How do you feel about playing different genders generally, in terms of naming gender and of expressing it?
In most cases, I find that I don’t feel the need to naming the gender unless my character is being questioned about it or something affects them enough to name it. When I really want to project a particular gender I most often use my voice as an identifier. I find it to be a short cut to showing the people I’m playing with on stage, that I am playing a particular gender. But even this can be misunderstood so I tend to just go with it unless I really want my gender to be specific in the scene.
Does your local impro(v) community know/understand your gender? If so, how has that been in terms of acceptance/understanding?
My local improv group is very understanding of mine and everyone else’s genders in the group. Before we start we go around the circle and do names and pronouns. Which is great because I’m very bad with remembering names. But seriously, just doing this puts everyone’s genders on the table so no one makes a mistake because of a lack of knowledge. Being a queer improv group, we are all very aware of discrimination from the outside world so we function as almost are own little community, where we care for and look after each other.
What are some things that teachers/directors/other performers can do to make sure trans*/NB improvisers feel safe and welcome?
The names and pronouns circle at the beginning of a session is a must. Access to non-gendered toilets is also a must. An understanding and an acceptance of all gender expression is a must. Making the improv space, a safe space for us to perform in is a must. Also, a few biscuits to tempt us in a wise move.
Thinking about examples of trans*/NB characters across all media (Impro(v), TV, Movies, Plays etc), what are the best trans*/NB characters or stories you’ve seen depicted? The worst?
Laverne Cox’s portrayal of Sophia Burset in Orange Is the New Black was really great to see. We got to see their ups and downs in the prison and how being transgender had effected them for better and for worse. It was also great that they lived and where not killed off like many transgender or genderqueer people in the past, like Angel from Rent.
The worst being characters such as Buffalo Bill from The Silence of the Lambs and Norman Bates from Psycho.
Who do you look up to/admire as a trans*/NB person in impro(v) or the world generally?
The Wachowskis are two people who I admire the most. They are some amazing creators of some truly fantastical work and they have shown me that you can be successful even if you are transgender. In improv no one specificity, but I generally admire people who can do musical improv. I have tried it and I just can’t think that fast. The groups such as Notflix and Showstopper and A Hero’s Journey are truly amazing.
What’s something special that you and/or trans*/NB performers have to offer?

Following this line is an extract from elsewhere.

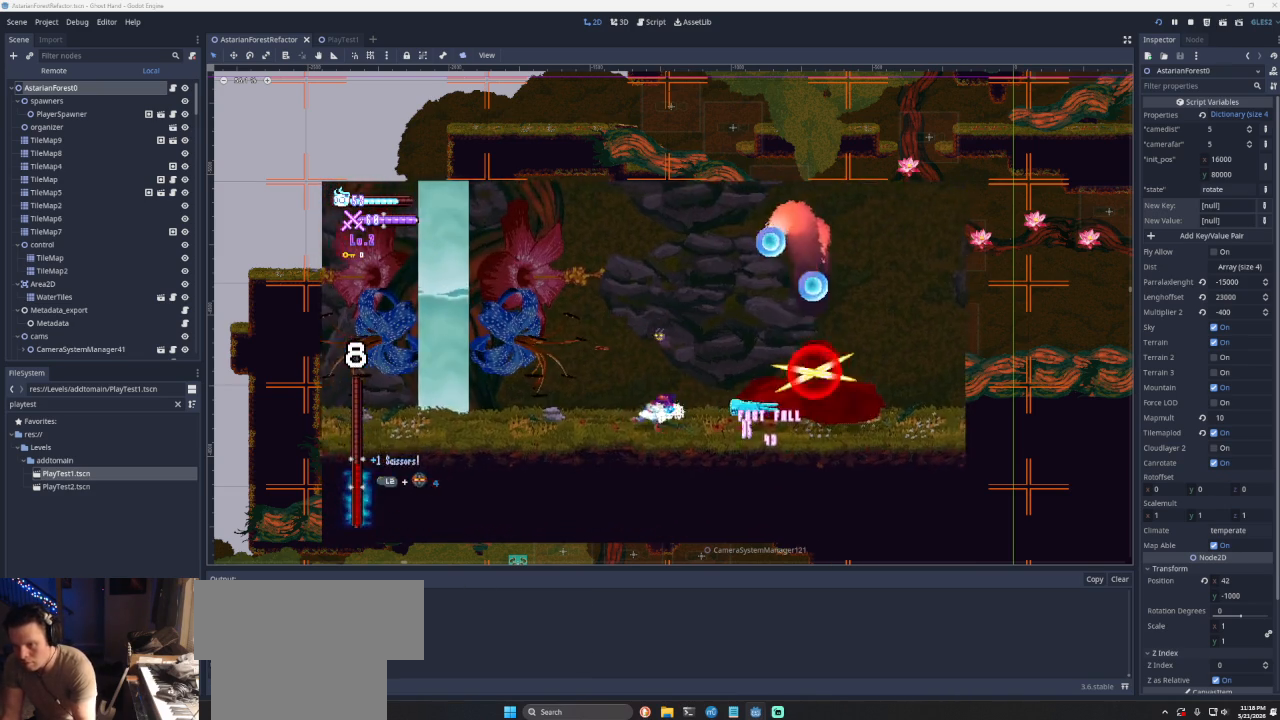
{"buttons": ["CIRCLE"], "left_stick": "down", "right_stick": "center", "events": [[67, "CROSS", "down"], [100, "left_stick", "center"], [267, "left_stick", "right"], [300, "CROSS", "up"], [367, "CIRCLE", "down"], [433, "left_stick", "down"]]}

Acceptance. Transgender and non-binary people know about acceptance. We have felt the discrimination from the outside world and we are all, for the most part, very accepting people. You can feel free to tell us who you are, and to us, that is the law. I and others are open to questions about our past if you are looking for advice. But please check we ok with answering questions first and we may not be able to or want to answer them.
Is there anything else you’d like to say about being trans*/NB or impro(v) in general?
If you’re thinking that you want to try doing improv, then do it. There are quite a few clubs to join or courses you can do. It is, I have found, a very friendly space and you can do as much or as little as you are comfortable with. I would highly recommend Hoopla if you are looking for improve courses and the Q.I. group run by the wonderful Stephen Davidson, though I am a little biased with both of those. Hope to improvise with you soon.